Task data
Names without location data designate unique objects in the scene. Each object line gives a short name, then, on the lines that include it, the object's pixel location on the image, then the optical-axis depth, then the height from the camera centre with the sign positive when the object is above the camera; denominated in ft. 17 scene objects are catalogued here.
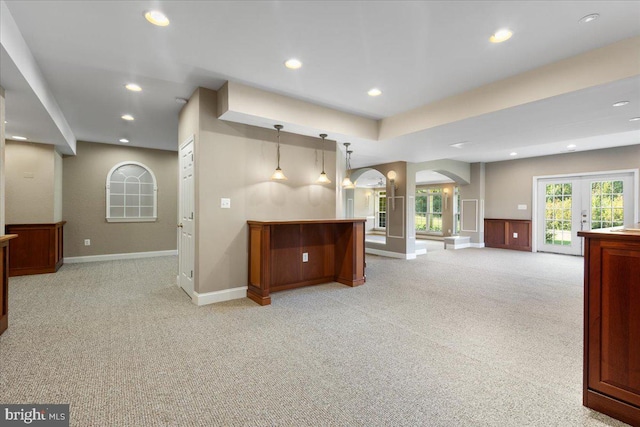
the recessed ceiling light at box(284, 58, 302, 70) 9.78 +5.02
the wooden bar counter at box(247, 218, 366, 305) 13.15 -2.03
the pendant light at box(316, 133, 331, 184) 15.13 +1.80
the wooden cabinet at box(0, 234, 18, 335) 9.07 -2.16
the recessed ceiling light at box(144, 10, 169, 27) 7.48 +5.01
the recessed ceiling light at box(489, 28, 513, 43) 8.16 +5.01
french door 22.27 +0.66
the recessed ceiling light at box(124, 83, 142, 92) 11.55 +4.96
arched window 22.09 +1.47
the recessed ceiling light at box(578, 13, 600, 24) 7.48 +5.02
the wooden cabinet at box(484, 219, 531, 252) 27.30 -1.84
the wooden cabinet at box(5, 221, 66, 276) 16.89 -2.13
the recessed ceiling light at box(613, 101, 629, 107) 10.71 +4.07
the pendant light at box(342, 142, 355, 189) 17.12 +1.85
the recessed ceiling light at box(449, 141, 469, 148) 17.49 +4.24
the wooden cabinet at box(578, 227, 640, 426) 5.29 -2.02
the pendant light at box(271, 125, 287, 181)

Task objective
Wherever the string "ceiling" occurs in the listing, return the line it sits on.

Completed task
the recessed ceiling light at box(284, 58, 302, 70) 9.78 +5.02
the recessed ceiling light at box(144, 10, 169, 27) 7.48 +5.01
the recessed ceiling light at box(489, 28, 513, 43) 8.16 +5.01
the recessed ceiling light at box(124, 83, 142, 92) 11.55 +4.96
the recessed ceiling light at box(578, 13, 600, 24) 7.48 +5.02
the recessed ceiling light at box(613, 101, 629, 107) 10.71 +4.07
the recessed ceiling light at box(449, 141, 469, 148) 17.49 +4.24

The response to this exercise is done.